Enfangar la democracia.

Donald Trump ha cruzado todas las líneas del respeto a las reglas del juego al poner en duda la limpieza del proceso electoral Donald Trump ha cruzado todas las líneas del respeto a las reglas del juego en una democracia, al sistema electoral del país que preside y al propio decoro de la institución a la que representa, al poner en duda a pocas semanas de la elección presidencial la limpieza del proceso y no aclarar si, en caso de ser derrotado, piensa realizar una entrega tranquila —léase normal— del poder a su hipotético sucesor.

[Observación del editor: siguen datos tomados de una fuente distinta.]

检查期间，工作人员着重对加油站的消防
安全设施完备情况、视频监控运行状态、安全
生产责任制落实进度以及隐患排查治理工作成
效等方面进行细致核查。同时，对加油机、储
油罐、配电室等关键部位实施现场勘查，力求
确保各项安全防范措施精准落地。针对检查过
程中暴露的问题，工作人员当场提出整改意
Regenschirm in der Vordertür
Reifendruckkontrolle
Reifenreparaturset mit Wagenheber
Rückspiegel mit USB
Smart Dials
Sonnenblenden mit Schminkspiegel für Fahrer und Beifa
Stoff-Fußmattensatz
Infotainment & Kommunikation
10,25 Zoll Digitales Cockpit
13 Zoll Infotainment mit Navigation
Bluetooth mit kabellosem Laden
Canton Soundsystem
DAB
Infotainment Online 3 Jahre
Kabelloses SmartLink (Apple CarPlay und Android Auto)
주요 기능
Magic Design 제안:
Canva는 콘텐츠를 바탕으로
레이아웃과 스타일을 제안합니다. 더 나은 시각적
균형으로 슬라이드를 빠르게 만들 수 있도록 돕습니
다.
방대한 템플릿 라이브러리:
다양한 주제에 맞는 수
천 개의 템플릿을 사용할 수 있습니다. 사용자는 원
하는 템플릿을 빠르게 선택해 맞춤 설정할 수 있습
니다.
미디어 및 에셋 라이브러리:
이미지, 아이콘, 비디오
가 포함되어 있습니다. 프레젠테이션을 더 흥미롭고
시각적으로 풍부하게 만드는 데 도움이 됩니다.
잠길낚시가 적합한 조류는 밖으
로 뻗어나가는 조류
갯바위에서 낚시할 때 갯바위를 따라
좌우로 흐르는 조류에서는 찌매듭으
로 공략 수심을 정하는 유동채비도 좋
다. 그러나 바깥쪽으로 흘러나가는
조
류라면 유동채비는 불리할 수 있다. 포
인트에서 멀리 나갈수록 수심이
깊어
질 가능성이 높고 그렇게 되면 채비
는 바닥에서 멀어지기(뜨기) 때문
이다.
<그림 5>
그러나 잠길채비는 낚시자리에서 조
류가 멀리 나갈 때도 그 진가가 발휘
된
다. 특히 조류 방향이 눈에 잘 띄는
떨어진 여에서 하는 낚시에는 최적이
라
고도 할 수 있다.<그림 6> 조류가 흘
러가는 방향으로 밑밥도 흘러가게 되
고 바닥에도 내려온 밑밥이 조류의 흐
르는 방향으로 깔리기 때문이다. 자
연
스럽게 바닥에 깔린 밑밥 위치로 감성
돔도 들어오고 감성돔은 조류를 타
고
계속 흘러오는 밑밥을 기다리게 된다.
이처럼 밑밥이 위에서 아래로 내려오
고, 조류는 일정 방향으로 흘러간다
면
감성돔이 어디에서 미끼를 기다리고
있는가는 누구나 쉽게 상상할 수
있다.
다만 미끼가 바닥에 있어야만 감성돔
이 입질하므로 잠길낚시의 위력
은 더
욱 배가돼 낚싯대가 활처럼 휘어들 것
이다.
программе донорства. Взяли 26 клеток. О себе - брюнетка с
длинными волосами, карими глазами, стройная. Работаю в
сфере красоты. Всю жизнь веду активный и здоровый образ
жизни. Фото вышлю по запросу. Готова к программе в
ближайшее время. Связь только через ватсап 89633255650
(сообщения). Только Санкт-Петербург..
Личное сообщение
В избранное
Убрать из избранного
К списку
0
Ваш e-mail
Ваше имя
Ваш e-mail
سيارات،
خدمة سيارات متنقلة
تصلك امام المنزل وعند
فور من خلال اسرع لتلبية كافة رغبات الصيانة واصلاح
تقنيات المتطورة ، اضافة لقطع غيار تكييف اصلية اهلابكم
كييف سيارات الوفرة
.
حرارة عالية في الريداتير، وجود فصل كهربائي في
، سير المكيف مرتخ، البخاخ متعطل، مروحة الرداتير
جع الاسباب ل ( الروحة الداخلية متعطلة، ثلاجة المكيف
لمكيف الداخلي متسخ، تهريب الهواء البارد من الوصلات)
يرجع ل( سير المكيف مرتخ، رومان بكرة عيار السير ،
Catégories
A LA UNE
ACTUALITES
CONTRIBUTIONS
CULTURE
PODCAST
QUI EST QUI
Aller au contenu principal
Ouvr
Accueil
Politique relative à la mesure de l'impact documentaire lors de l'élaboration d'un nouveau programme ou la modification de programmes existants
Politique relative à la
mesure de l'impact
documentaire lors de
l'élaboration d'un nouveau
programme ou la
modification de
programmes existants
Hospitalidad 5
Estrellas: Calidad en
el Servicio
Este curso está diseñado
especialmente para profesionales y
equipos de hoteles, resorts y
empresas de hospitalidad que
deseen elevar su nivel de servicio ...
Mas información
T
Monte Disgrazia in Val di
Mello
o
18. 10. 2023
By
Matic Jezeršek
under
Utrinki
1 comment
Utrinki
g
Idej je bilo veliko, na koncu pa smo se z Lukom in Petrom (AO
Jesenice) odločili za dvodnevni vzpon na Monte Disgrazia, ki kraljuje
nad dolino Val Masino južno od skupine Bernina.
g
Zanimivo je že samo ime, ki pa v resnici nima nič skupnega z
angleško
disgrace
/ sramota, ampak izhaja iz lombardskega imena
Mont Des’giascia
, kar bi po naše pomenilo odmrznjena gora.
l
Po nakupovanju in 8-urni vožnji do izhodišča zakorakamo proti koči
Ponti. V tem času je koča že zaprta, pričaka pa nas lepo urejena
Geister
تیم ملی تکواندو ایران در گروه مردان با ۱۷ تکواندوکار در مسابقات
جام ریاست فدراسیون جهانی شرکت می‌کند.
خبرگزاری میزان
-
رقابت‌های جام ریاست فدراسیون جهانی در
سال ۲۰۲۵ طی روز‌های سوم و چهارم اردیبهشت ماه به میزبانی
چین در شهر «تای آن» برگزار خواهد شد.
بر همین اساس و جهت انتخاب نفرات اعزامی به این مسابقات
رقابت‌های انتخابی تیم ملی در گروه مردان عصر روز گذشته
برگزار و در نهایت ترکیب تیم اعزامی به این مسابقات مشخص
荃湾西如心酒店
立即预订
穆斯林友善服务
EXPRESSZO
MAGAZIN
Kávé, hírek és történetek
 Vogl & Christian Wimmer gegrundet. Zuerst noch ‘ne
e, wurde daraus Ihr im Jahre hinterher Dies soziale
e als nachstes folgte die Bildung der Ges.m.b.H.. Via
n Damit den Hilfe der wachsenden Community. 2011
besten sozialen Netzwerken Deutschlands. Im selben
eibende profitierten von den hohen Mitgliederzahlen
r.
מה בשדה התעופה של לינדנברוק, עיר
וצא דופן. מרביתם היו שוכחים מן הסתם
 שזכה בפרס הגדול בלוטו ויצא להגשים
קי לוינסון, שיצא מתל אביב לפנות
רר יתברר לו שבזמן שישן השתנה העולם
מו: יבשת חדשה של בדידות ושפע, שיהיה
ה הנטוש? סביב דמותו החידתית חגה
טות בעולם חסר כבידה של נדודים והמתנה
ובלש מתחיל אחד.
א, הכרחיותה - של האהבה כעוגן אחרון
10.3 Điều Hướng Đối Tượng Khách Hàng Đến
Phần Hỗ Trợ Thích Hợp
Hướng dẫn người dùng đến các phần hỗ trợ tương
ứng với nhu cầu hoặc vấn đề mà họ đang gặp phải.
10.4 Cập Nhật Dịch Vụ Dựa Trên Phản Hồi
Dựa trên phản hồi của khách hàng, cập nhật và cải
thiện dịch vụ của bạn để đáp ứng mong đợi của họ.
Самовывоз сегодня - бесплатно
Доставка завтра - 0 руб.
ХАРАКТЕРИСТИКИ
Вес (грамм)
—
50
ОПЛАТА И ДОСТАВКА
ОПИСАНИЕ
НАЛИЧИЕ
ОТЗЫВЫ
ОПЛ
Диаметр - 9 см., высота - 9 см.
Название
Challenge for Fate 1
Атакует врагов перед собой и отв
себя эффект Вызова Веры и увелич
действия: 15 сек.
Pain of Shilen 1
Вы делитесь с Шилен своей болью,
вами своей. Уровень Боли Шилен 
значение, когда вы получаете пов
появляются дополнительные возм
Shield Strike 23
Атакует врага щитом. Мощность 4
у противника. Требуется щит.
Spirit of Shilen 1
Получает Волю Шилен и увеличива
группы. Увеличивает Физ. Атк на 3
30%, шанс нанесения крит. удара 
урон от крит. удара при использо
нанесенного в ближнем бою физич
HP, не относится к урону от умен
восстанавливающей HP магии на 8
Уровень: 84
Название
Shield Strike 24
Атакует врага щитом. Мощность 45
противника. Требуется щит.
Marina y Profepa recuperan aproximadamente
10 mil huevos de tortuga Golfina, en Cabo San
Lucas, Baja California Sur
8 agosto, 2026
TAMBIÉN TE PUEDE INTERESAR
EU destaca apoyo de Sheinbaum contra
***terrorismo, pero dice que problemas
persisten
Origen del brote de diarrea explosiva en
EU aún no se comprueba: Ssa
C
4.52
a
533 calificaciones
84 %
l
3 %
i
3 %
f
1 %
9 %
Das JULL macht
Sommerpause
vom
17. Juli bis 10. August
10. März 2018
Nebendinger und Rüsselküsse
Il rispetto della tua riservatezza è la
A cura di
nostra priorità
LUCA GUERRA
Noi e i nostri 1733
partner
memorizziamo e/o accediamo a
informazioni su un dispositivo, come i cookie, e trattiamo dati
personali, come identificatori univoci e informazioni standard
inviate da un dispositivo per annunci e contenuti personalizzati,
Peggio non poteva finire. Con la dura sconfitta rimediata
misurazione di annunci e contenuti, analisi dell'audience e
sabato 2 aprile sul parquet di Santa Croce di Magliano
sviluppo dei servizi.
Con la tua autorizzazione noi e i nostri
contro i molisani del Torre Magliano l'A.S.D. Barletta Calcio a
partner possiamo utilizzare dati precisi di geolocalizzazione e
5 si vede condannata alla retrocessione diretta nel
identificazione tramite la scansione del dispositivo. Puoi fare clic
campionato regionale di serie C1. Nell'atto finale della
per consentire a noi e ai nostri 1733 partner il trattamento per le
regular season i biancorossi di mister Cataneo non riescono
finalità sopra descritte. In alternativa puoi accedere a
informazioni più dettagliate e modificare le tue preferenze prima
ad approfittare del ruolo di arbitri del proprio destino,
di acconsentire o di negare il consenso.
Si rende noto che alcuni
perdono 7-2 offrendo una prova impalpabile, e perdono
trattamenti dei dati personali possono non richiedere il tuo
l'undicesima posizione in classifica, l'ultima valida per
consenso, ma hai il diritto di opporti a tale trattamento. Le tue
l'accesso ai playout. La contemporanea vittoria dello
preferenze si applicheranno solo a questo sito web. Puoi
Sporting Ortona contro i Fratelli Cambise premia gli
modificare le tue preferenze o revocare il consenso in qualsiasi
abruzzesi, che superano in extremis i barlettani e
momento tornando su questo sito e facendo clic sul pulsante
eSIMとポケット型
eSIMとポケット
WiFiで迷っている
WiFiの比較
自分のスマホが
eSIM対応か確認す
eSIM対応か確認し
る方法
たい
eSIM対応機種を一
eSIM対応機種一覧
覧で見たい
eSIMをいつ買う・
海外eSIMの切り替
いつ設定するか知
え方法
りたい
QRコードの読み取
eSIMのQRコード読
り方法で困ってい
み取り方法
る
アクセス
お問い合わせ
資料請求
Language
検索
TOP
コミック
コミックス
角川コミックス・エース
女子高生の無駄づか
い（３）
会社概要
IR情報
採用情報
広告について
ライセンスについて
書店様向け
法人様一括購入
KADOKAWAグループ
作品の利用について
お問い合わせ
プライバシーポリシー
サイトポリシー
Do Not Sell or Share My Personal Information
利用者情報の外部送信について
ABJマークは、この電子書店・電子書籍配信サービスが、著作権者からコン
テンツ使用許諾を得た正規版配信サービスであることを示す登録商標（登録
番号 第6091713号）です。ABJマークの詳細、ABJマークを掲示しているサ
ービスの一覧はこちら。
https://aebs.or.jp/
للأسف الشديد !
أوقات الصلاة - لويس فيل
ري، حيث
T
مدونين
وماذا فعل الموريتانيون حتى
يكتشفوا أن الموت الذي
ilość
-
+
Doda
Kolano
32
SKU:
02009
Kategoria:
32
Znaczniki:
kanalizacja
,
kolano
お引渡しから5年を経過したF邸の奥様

Trump irrumpió hace poco más de cuatro años en la política estadounidense al lograr ser nominado candidato a la presidencia por el Partido Republicano. Su estrategia se basaba en declaraciones incendiarias, insultos a cualquiera que le criticara o que se pusiera en su punto de mira —caso de los inmigrantes mexicanos a los que en 2015 llamó “violadores”— y un desprecio reiterado y público por el Gobierno y la Administración federal a cuya presidencia aspiraba. Lejos de atemperarse, en la Casa Blanca no ha variado esta actitud. Esto ha provocado, aparte de decepciones en algunos colaboradores despedidos, choques diplomáticos con varios países y organizaciones o el estupor general ante situaciones tan inconcebibles como que el presidente en ocasiones apuntara despiadadamente contra importantes instituciones federales, como fue el caso del FBI.
Trump ha ido ahora muchísimo más lejos y ha arrojado dudas sobre el mismo proceso democrático. Sin embargo, no es la primera vez que sucede. Ya utilizó esta estrategia cuando en 2016 las encuestas le daban perdedor ante la candidata demócrata, Hillary Clinton. Pero entonces ganó y no volvió a criticar al sistema. Es más, ya como presidente fue tenaz en la destitución y denigración de aquellos altos funcionarios que investigaban si una posible interferencia rusa había adulterado la campaña electoral. Cuatro años después, las encuestas vuelven a colocarle por detrás de la candidatura demócrata, encarnada ahora en Joe Biden. Sin embargo, la gran diferencia es que ahora es el presidente quien dice que no se fía de aspectos del sistema como el voto por correo y que a la pregunta de cómo será la transición si pierde responde con un “ya veremos”. Pronto ha olvidado el modélico traspaso que él recibió de la Administración demócrata de Barack Obama o el igualmente modélico que el republicano George W. Bush le hizo a su sucesor demócrata.
Lo último que necesita un país polarizado como pocas veces en su historia, azotado por la pandemia y con una grave tensión social en las calles, es que quien ocupa su más alta magistratura vuelva a dar una prueba de no entender la dignidad de su cargo y enfangue el acto cívico que define a una democracia: la elección limpia de sus líderes.